> **Aim of the exercise**:
Although the data below contains pictures, output only the lines between those holding "X58680000Y-33100000D03*" and "X36906Y61802D01*", inclusive, exactly and without those pictures.

> **Provided data**:
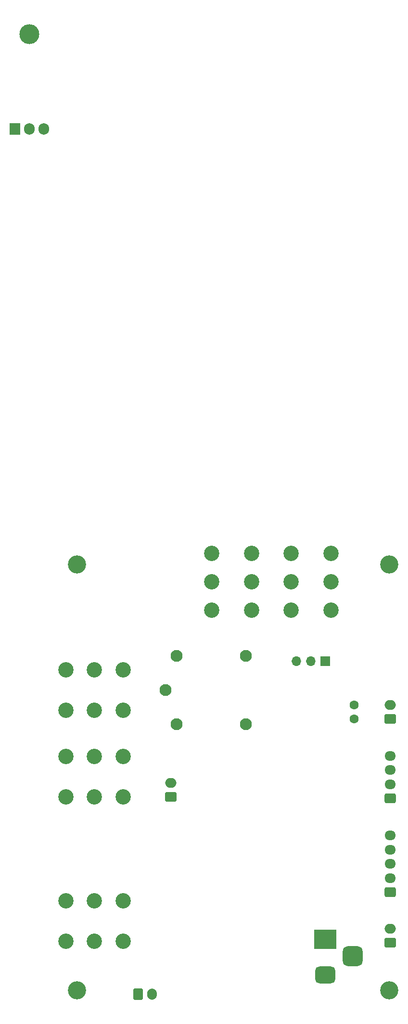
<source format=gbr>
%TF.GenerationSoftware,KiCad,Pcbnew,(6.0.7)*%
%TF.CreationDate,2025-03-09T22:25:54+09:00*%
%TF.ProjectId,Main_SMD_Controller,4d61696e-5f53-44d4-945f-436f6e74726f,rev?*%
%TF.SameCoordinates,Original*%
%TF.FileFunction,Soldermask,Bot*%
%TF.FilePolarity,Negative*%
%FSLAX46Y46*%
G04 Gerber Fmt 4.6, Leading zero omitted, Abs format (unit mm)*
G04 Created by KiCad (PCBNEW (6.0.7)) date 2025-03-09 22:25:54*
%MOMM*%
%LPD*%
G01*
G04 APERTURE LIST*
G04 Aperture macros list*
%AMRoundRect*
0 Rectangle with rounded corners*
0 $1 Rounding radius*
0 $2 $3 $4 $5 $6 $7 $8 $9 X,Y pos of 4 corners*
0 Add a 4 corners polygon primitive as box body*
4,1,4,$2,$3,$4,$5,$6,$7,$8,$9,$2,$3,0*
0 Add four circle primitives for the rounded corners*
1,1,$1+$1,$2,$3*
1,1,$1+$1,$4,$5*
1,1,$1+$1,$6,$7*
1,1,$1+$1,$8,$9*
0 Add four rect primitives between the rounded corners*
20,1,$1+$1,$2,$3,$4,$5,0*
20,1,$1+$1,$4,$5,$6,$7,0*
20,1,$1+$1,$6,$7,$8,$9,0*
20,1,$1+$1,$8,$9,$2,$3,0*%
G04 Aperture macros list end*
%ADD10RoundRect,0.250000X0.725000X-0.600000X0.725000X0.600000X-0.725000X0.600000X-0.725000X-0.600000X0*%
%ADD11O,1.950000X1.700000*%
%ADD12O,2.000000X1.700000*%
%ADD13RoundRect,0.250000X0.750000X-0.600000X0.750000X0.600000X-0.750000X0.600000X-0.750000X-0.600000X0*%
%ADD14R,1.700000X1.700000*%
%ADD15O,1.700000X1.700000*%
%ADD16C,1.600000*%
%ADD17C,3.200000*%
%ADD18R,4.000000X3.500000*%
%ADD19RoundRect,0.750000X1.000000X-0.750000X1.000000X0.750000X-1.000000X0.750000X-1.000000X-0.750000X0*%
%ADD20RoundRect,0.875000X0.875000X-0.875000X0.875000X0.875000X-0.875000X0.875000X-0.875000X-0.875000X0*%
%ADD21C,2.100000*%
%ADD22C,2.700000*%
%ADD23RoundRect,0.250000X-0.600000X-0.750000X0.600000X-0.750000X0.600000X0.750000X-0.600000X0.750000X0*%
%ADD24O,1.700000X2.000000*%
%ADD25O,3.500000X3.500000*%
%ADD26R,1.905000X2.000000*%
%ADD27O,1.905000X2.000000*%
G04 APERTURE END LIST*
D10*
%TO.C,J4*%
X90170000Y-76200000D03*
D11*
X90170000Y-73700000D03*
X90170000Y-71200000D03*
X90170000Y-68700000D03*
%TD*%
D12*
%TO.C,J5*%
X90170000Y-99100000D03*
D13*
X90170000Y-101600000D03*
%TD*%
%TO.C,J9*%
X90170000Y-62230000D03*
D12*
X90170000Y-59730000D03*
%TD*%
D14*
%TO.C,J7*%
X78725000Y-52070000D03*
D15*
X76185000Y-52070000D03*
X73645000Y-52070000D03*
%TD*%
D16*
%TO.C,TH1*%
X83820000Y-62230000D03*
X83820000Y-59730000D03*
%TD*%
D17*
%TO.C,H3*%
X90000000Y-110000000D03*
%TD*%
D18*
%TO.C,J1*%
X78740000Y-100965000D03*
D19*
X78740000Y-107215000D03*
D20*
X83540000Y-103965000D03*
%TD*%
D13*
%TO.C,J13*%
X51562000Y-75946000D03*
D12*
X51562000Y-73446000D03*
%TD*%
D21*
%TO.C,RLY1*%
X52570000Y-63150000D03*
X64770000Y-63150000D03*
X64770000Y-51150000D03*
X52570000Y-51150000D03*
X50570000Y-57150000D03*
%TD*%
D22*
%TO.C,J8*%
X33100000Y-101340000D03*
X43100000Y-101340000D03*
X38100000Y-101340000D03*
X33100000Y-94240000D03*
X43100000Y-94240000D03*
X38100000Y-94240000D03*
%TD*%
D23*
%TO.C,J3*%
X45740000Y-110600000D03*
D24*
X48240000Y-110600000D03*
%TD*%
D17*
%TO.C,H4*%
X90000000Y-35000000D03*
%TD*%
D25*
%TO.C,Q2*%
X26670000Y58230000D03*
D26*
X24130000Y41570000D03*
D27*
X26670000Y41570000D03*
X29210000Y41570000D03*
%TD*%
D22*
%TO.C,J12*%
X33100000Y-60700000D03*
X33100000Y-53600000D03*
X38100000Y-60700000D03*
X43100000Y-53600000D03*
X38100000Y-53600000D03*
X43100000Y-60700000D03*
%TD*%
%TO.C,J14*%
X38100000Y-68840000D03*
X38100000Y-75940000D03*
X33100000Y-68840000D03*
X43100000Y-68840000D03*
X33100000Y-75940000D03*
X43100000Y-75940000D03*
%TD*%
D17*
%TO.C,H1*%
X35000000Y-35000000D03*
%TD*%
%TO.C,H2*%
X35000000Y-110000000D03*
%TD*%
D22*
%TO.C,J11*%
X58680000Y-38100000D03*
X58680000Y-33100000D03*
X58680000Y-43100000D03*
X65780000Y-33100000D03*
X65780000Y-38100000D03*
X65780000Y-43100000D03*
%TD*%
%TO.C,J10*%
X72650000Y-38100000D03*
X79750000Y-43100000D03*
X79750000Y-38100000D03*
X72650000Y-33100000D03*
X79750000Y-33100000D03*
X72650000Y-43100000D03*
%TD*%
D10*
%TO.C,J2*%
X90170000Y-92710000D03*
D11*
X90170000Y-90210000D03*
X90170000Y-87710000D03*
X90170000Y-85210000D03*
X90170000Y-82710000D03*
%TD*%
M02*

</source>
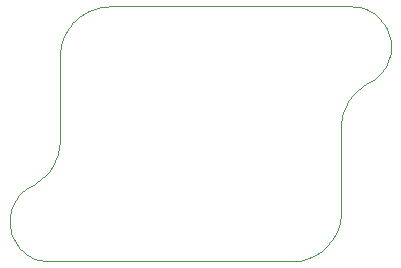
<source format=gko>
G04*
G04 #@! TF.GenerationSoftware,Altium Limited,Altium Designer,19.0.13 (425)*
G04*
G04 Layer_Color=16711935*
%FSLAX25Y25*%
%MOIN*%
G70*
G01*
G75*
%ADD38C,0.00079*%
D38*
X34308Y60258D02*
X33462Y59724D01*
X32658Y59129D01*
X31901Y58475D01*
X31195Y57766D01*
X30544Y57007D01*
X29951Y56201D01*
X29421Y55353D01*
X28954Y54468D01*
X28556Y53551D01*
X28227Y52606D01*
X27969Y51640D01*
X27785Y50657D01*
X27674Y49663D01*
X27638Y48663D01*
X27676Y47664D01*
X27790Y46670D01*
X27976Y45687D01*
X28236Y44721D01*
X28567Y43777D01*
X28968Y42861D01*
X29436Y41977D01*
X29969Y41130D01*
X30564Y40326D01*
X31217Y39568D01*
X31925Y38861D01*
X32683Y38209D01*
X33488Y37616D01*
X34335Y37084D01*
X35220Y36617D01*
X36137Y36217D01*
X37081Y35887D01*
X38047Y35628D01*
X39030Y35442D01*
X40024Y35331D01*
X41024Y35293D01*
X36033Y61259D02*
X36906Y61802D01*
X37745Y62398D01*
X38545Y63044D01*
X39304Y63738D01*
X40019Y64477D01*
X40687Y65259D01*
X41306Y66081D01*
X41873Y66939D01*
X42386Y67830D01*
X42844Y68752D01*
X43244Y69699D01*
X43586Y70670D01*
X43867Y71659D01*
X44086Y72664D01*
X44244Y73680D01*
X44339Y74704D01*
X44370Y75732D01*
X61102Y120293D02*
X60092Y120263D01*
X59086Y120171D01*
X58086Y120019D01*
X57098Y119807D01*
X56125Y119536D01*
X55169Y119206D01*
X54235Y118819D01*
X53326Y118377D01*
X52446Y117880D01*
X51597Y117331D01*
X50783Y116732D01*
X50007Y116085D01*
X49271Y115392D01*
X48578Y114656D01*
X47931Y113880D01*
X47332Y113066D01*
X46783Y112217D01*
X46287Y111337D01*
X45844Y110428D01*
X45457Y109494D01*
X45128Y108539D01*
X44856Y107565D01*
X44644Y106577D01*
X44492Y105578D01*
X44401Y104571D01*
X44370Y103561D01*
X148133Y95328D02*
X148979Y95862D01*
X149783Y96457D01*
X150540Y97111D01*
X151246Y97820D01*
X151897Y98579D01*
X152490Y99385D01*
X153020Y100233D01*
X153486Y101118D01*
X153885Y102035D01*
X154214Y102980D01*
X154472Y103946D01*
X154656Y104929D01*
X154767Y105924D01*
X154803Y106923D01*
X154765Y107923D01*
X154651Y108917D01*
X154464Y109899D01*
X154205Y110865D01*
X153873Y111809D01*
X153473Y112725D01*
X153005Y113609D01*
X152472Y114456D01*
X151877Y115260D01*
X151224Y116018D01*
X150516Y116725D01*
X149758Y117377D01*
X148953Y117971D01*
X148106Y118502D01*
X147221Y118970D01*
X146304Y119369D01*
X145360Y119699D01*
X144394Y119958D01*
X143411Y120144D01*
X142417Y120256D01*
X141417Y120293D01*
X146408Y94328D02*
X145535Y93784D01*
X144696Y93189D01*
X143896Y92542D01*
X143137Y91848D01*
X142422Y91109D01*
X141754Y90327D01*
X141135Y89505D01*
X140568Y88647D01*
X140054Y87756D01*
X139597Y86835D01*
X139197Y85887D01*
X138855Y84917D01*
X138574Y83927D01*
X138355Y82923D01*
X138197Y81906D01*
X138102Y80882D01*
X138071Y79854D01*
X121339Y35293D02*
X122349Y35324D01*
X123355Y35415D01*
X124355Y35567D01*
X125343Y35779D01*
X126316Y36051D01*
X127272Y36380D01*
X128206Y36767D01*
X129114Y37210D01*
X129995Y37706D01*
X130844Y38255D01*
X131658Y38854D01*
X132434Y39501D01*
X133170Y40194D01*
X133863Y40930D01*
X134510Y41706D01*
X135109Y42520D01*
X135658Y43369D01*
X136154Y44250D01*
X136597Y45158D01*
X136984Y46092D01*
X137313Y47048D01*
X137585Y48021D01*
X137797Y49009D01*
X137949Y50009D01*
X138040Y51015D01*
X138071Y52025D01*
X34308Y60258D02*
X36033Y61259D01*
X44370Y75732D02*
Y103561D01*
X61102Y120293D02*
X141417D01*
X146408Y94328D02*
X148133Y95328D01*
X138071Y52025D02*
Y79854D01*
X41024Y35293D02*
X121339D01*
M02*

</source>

> **Response to this task**:
X58680000Y-33100000D03*
X58680000Y-43100000D03*
X65780000Y-33100000D03*
X65780000Y-38100000D03*
X65780000Y-43100000D03*
%TD*%
%TO.C,J10*%
X72650000Y-38100000D03*
X79750000Y-43100000D03*
X79750000Y-38100000D03*
X72650000Y-33100000D03*
X79750000Y-33100000D03*
X72650000Y-43100000D03*
%TD*%
D10*
%TO.C,J2*%
X90170000Y-92710000D03*
D11*
X90170000Y-90210000D03*
X90170000Y-87710000D03*
X90170000Y-85210000D03*
X90170000Y-82710000D03*
%TD*%
M02*

</source>
<source format=gko>
G04*
G04 #@! TF.GenerationSoftware,Altium Limited,Altium Designer,19.0.13 (425)*
G04*
G04 Layer_Color=16711935*
%FSLAX25Y25*%
%MOIN*%
G70*
G01*
G75*
%ADD38C,0.00079*%
D38*
X34308Y60258D02*
X33462Y59724D01*
X32658Y59129D01*
X31901Y58475D01*
X31195Y57766D01*
X30544Y57007D01*
X29951Y56201D01*
X29421Y55353D01*
X28954Y54468D01*
X28556Y53551D01*
X28227Y52606D01*
X27969Y51640D01*
X27785Y50657D01*
X27674Y49663D01*
X27638Y48663D01*
X27676Y47664D01*
X27790Y46670D01*
X27976Y45687D01*
X28236Y44721D01*
X28567Y43777D01*
X28968Y42861D01*
X29436Y41977D01*
X29969Y41130D01*
X30564Y40326D01*
X31217Y39568D01*
X31925Y38861D01*
X32683Y38209D01*
X33488Y37616D01*
X34335Y37084D01*
X35220Y36617D01*
X36137Y36217D01*
X37081Y35887D01*
X38047Y35628D01*
X39030Y35442D01*
X40024Y35331D01*
X41024Y35293D01*
X36033Y61259D02*
X36906Y61802D01*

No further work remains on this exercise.